I think you are correct. The Rescue class should be a week long and include all possible exercises plus multiple relevant scenarios. And preferably taught by an instructor with at least EMT credentials.
Do you think anybody would take (and pay for) the class, and any shop would offer it?
I don't know if the course would need to be a week long, or if people would take it if it was. Given, however, that the people who take Rescue Diver classes tend to be on the more serious side in terms of their diving and training, I think people would sign up even if the course was longer and the training more robust.
But what is the downside of spending a little more time practicing and demonstrating important in-water skills in a course? Exercise 7 is clearly considered important enough by PADI to be included in both the DM training requirements as well as in the IE for instructors. If it is that important, and if the flowchart information provided in the learning materials is that critical, then it seems to me that it should be discussed, practiced, and demonstrated more in at least the three variations outlined in the materials.

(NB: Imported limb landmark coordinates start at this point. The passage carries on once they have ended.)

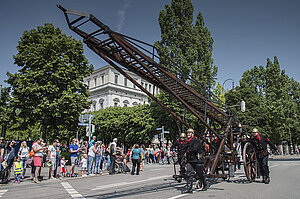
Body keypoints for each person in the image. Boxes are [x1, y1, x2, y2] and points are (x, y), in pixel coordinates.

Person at [183, 128, 207, 194]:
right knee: (189, 174)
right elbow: (184, 148)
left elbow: (194, 149)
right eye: (187, 133)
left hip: (197, 160)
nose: (188, 134)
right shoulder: (188, 141)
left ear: (192, 134)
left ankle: (205, 183)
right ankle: (189, 188)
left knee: (200, 174)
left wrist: (187, 152)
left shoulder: (196, 140)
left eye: (189, 133)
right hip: (190, 160)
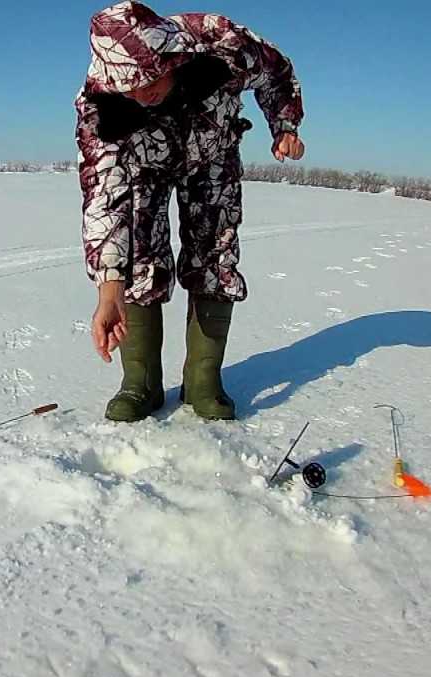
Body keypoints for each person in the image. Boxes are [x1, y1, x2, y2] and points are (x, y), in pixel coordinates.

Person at [74, 0, 305, 422]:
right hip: (145, 164)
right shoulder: (100, 109)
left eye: (151, 79)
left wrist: (285, 125)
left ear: (170, 56)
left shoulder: (220, 41)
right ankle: (140, 383)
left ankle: (203, 380)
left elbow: (277, 71)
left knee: (215, 252)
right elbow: (105, 198)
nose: (145, 94)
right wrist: (109, 290)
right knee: (138, 254)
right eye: (133, 89)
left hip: (212, 148)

Moreover - and following on what DDM posted above - I also think there needs to be a better discussion of the implications of strictly adhering to a rote procedure (Exercise 7) when it comes to making real-world decisions. In the Rescue Diver course, students are presented with scenarios to which they have to respond. They have to make various decisions such as whether to use a throw bag to help a distressed and panicking diver, or to grab a float and use that, etc. Great! They are making on-the-fly decisions. Then they are presented with a submerged and unresponsive diver who they have to find, surface, and then rescue. And there is no choice in what they decide to do - they have to go through the exact, choreographed steps outlined in Exercise 7, regardless of whether or not those exact steps make any sense in the context.
Then the student decides to become a DM, and they have to demonstrate Exercise 7 again. Then they do an IDC and get tested at the IE on it again. It reinforces that for every other real-world situation there is a range of responses, except for an unconscious diver. In that case, despite what the training materials told you, your practice says you must go through the dance of counting to 3, clearing your dripping hand on 4, giving a proper breath on 5, and then unbuckling BCDs in between while also trying to support the victim's head, not drip water in their airway, juggling hands to support the head while being able to pinch the nose for breaths and then have the correct hand available to unclip buckles in between, etc. I might fully be wrong here, but that seems to me to be just about the least efficient way of trying to save a person's life that I can imagine. The situation is already pretty dire, and the odds are slim, and now you are faffing about because you've been taught that you can take as long as you like to get the person to shore so long as you remove their BCD and give breaths every 5 seconds on the dot.